Path: news.mathworks.com!not-for-mail
From: <HIDDEN>
Newsgroups: comp.soft-sys.matlab
Subject: Re: How to solve this non-convex quadratically constrained quadratic programming
Date: Thu, 19 Apr 2012 15:35:13 +0000 (UTC)
Organization: Xoran Technologies
Lines: 19
Message-ID: <jmpbbh$n13$1@newscl01ah.mathworks.com>
References: <3072521.689.1334707719706.JavaMail.geo-discussion-forums@ynmm9> <jmljp0$jbi$1@newscl01ah.mathworks.com> <16329087.1512.1334757550839.JavaMail.geo-discussion-forums@ynmm10> <jmofmi$q63$1@newscl01ah.mathworks.com>
Reply-To: <HIDDEN>
NNTP-Posting-Host: www-02-blr.mathworks.com
Content-Type: text/plain; charset=UTF-8; format=flowed
Content-Transfer-Encoding: 8bit
X-Trace: newscl01ah.mathworks.com 1334849713 23587 172.30.248.47 (19 Apr 2012 15:35:13 GMT)
X-Complaints-To: news@mathworks.com
NNTP-Posting-Date: Thu, 19 Apr 2012 15:35:13 +0000 (UTC)
X-Newsreader: MATLAB Central Newsreader 1440443
Xref: news.mathworks.com comp.soft-sys.matlab:765193

"David Epstein" <David.Epstein.spam@remove.warwick.ac.uk> wrote in message <jmofmi$q63$1@newscl01ah.mathworks.com>...
>
> I had a quick look at Bruno's code, but I didn't understand it. I assume it's a very good implementation of Lagrange Multipliers, applied to this particular situation. So it seems like an excellent start, though it doesn't seem all that likely that changing only one or two lines would be much of a help.
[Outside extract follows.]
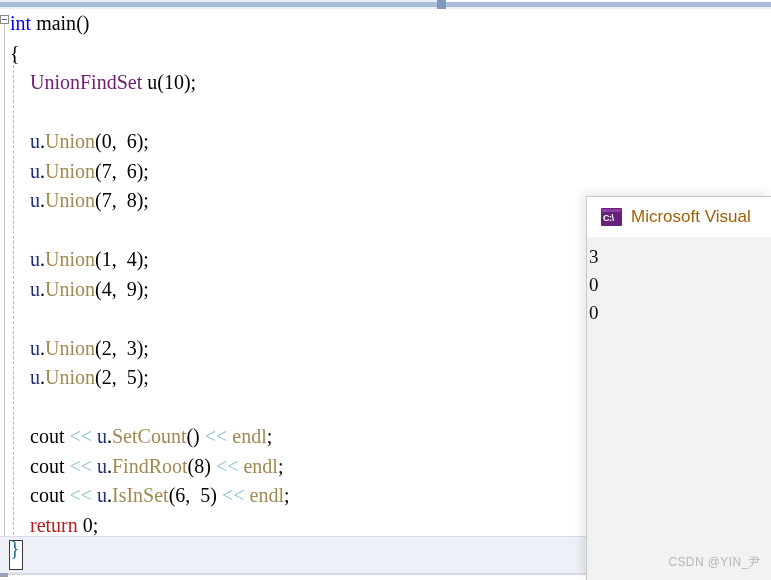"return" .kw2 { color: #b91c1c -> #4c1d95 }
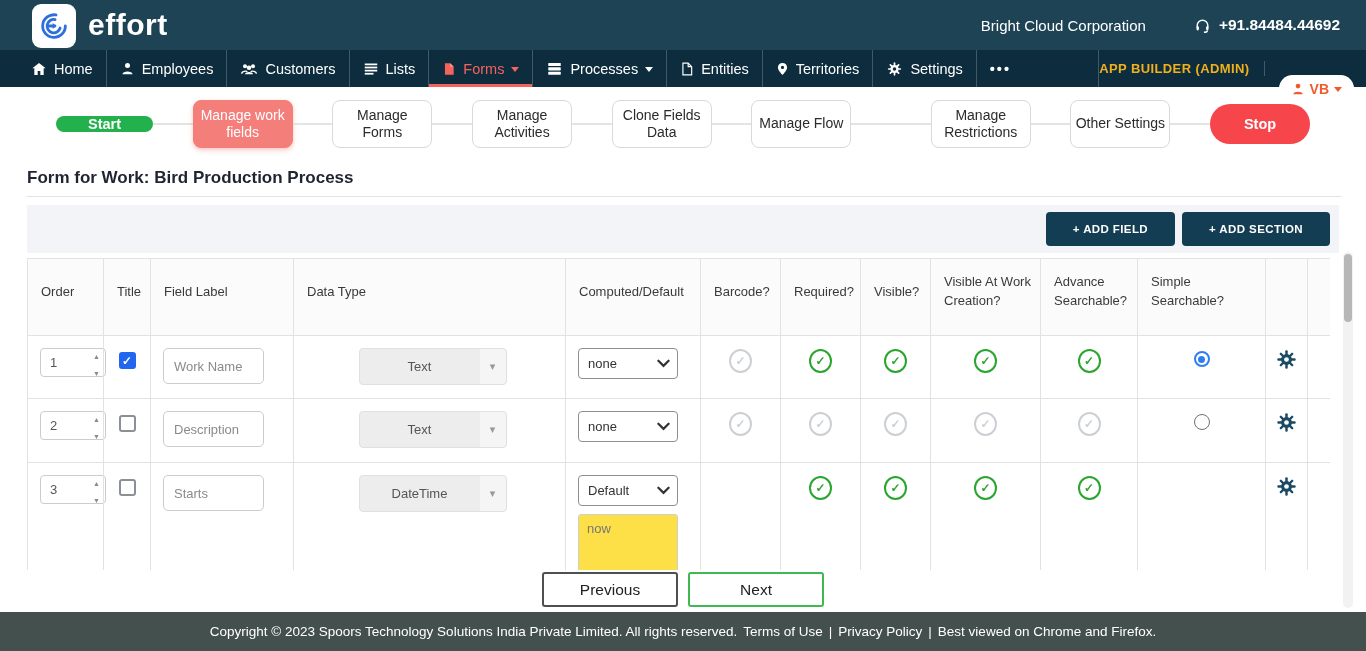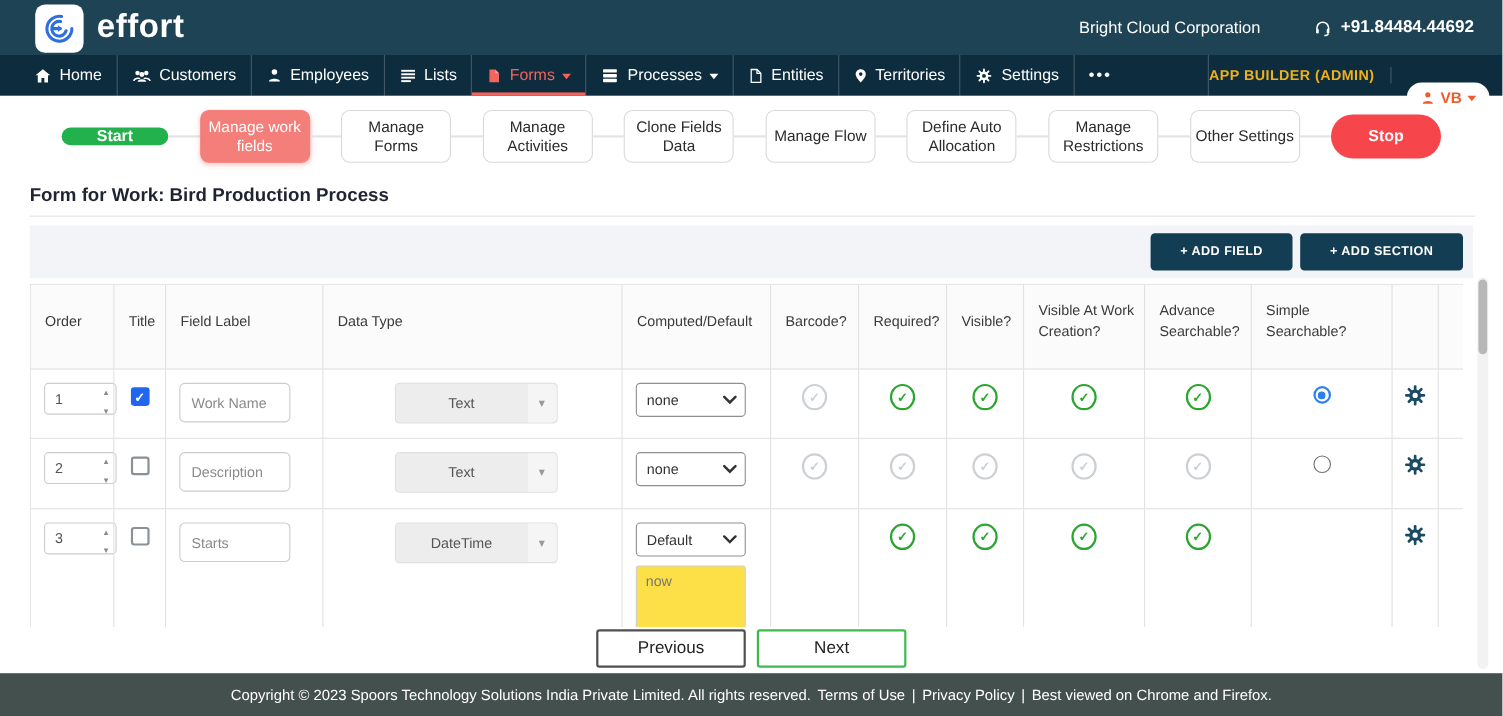"Customers" div.nav-item { order: before "Employees" -> after "Employees" }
I'm probably thinking too much like a pure mathematician. A lot depends on where your X comes from.
====================

I also don't understand it. I can see that the code is recasting the problem as

min. x'*H*x-g'*x
s.t. norm(x)*2=1

The Lagrange Multiplier equations for this, I find to be

(H-lambda*I)*x=g

It is also clear to me that the required lambda will be the optimal objective function value, so minimizing or maximizing lambda corresponds to minimizing or maximizing the objective.

However, I cannot see how the above Lagrange multiplier equations are equivalent to the quadratic eigenvalue problem

(  (H*H - g*g') + (-2*H)*lambda + I*lambda^2 )*x=0